If you’re looking for Ed Kraus, you might find him hunched over a small press, punching out pads for piccolos. He combines a background in mechanical engineering with a degree in clarinet performance.

“That and a couple dollars will get you a cup of coffee,” he quipped.

Kraus Music Products, his three-person shop in Clackamas County, makes tiny parts for musical instrument manufacturers and repair shops.

“We’re a very big fish in a ridiculously small pond,” he said.

As a wholesaler, Kraus does not collect retail sales tax. That’s paid by the final consumer — the person who buys the piccolo. But Kraus is only protected if the businesses he sells to have valid resale certificates.

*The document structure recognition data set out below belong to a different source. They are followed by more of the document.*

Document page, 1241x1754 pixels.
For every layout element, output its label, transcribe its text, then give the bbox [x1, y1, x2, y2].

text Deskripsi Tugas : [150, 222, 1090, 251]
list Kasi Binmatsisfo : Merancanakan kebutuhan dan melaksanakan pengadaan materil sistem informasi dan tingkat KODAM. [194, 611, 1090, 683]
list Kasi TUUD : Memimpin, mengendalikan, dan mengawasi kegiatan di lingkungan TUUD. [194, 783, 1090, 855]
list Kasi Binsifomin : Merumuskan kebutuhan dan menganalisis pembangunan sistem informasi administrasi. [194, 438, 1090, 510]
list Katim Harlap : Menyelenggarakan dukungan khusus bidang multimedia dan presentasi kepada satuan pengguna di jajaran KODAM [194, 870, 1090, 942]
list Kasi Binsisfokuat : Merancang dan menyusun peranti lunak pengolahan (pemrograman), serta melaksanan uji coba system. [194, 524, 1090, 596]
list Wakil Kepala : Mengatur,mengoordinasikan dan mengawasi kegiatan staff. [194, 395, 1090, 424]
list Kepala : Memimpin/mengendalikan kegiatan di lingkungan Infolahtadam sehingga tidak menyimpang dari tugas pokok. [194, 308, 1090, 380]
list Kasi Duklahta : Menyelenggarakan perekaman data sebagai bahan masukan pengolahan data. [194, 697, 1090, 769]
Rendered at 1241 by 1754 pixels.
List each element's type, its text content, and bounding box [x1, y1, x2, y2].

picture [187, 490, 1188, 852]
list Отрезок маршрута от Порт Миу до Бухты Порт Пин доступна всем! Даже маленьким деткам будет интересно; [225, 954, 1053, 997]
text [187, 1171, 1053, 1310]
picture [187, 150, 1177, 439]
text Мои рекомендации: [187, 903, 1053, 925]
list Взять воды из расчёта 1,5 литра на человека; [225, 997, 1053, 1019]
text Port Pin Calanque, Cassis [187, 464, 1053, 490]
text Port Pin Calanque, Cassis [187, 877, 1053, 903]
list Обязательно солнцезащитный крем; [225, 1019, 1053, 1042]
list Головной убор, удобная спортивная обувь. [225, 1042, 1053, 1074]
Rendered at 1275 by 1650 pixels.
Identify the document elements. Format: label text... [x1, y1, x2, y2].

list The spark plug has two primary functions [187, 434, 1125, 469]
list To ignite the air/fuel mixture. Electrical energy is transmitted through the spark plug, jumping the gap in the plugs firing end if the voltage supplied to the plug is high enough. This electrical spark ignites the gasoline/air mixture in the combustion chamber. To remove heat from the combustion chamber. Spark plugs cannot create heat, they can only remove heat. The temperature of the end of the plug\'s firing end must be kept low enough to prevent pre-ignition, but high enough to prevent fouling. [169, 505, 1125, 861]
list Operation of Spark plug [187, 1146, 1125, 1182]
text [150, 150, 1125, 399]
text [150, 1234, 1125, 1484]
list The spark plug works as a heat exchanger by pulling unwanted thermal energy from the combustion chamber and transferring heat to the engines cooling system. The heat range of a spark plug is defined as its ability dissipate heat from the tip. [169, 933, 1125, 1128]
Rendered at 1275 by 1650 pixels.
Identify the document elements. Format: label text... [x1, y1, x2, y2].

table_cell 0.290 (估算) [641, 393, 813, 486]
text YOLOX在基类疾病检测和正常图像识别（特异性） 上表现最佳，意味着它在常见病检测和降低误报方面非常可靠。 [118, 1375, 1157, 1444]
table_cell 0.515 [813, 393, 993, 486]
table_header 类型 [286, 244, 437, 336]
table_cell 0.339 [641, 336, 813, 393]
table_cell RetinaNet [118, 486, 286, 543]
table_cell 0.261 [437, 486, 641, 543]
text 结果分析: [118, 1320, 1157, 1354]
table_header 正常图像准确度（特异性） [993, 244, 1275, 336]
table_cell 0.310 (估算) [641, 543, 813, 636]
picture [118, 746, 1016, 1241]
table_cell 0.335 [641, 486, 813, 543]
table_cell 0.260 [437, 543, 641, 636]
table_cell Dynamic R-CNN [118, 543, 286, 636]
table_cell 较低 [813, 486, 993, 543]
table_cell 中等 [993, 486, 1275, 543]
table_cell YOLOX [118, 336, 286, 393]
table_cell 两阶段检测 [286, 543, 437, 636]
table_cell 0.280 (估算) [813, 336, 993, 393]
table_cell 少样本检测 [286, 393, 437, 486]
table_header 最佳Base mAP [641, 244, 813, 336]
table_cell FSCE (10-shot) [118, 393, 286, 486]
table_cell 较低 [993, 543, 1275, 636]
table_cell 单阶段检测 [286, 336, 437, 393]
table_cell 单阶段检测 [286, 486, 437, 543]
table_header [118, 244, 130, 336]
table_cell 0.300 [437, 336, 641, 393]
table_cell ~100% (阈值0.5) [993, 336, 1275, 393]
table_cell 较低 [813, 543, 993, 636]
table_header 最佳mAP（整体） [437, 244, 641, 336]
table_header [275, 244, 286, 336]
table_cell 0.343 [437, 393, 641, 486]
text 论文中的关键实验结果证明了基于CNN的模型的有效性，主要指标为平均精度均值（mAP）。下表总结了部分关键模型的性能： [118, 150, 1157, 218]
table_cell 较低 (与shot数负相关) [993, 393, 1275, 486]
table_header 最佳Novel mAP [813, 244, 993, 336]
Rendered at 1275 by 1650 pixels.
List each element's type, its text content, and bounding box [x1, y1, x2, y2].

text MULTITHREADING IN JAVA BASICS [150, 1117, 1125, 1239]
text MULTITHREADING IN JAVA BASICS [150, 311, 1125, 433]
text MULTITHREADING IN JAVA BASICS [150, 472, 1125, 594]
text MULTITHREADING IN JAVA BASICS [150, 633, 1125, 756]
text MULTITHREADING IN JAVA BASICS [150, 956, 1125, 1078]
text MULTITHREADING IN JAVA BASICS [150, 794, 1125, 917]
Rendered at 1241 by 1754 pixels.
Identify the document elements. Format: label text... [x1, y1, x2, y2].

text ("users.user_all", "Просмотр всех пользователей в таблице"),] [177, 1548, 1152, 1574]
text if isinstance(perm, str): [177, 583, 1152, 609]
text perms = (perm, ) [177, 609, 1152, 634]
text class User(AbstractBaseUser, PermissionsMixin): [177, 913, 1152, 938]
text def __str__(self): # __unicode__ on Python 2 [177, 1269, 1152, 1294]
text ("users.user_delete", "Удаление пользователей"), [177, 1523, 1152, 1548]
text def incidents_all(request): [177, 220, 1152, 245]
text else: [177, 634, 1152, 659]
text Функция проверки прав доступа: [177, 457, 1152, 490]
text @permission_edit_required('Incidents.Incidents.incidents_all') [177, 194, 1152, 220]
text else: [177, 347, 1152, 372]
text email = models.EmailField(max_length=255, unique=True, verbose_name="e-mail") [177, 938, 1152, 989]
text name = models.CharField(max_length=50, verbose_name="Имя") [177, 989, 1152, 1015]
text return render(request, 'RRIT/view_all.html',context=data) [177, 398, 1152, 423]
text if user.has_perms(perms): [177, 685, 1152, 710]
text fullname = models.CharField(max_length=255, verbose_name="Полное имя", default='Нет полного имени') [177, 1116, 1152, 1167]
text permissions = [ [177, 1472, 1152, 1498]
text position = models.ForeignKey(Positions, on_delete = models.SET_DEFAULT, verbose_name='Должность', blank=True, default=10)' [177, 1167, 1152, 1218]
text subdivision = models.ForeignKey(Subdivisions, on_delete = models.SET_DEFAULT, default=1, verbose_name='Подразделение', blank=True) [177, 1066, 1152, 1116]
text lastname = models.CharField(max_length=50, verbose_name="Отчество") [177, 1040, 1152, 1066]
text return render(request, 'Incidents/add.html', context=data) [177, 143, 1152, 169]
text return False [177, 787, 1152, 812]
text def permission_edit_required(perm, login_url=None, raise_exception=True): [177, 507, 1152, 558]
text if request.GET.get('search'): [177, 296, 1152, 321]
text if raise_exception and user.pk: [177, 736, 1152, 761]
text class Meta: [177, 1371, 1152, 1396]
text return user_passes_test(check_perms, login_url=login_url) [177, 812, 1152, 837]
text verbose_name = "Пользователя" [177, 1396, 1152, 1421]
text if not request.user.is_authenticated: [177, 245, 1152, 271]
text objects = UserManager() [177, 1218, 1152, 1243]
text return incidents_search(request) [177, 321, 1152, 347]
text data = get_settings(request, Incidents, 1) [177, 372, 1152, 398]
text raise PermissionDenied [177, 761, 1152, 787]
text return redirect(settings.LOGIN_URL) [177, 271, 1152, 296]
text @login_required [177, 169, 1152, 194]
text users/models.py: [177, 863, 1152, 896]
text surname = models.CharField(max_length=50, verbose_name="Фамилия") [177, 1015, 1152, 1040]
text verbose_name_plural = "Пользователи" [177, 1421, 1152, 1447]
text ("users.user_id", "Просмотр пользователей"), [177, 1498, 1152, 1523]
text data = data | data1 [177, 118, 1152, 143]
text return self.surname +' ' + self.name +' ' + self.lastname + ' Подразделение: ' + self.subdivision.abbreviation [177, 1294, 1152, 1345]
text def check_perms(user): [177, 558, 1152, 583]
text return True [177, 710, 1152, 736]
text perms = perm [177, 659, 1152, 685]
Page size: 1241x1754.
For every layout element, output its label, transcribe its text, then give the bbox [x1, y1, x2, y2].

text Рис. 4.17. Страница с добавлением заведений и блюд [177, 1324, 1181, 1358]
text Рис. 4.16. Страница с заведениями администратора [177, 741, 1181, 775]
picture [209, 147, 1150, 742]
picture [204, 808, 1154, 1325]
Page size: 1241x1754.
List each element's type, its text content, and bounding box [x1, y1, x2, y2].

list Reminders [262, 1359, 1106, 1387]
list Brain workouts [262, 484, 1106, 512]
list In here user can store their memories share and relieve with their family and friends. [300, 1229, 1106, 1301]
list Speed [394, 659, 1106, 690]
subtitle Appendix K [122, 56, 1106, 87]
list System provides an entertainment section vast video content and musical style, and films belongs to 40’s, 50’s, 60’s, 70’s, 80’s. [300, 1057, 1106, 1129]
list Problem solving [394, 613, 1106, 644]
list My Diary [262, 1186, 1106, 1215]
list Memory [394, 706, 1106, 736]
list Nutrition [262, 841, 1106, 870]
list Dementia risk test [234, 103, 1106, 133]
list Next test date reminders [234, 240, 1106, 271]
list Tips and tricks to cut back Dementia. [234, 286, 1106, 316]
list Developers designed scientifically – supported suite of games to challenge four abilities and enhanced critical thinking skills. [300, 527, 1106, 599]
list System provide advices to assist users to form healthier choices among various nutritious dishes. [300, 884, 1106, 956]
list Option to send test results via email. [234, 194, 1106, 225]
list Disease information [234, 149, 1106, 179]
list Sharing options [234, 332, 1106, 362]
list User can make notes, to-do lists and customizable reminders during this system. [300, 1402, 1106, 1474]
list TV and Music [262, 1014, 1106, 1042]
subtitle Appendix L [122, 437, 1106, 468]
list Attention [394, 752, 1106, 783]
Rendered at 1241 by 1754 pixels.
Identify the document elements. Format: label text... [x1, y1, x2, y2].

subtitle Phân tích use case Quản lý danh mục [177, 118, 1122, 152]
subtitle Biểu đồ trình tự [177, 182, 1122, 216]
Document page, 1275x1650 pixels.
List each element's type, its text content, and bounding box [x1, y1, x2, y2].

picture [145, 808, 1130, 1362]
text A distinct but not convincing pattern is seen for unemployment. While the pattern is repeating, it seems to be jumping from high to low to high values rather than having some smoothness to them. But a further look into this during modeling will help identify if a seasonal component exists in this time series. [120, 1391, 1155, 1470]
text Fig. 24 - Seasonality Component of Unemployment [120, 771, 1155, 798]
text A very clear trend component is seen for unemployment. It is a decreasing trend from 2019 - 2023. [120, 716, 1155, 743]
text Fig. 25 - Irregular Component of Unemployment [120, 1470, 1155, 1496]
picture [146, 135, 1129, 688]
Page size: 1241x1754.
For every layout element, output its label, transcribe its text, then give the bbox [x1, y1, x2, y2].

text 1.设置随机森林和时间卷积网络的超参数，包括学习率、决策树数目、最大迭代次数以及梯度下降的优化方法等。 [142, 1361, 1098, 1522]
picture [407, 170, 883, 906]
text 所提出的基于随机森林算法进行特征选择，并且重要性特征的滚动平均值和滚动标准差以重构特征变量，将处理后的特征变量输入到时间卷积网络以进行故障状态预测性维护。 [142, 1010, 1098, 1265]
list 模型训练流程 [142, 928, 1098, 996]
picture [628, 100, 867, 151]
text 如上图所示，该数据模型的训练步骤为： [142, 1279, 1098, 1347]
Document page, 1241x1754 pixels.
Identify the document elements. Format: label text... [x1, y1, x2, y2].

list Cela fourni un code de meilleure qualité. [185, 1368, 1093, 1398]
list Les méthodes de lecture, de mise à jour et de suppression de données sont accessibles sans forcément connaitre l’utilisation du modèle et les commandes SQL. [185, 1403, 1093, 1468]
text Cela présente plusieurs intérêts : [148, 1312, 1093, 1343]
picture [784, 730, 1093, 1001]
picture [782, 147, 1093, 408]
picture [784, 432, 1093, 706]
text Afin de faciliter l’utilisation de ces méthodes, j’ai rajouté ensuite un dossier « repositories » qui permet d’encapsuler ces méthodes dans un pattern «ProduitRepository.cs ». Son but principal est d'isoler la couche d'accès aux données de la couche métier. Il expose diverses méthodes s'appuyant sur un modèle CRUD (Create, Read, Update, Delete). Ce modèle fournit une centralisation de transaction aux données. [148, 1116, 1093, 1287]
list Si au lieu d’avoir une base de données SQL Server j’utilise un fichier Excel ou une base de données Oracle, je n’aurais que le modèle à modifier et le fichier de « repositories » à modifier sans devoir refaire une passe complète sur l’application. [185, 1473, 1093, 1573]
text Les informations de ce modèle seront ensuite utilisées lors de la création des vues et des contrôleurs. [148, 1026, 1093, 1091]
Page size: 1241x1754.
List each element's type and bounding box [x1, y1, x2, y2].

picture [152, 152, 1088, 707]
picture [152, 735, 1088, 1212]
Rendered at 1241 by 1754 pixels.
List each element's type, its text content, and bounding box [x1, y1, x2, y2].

If not, he could be on the hook to collect sales tax in states where he reaches the necessary economic threshold, or nexus.

Kraus said he’s spending hours on the phone every day, trying to verify the documentation of his several thousand customers.

“Now, if I don’t have all my ducks in a row and all the paperwork correct, the state can come after me for the tax mistakes of my customers,” he said. “So I have to be extra careful about this.”

Those are hours Kraus said he should be spending on production. He’s not optimistic.

“The compliance cost for having to answer to the laws of all 50 states will put this company out of business,” he said.

For Kraus, the issue is bigger than sales tax — it’s the redefinition of “nexus” itself. It’s a question of states’ abilities to reach across traditional tax lines to penalize his company. He wants Congress to step in and set limits.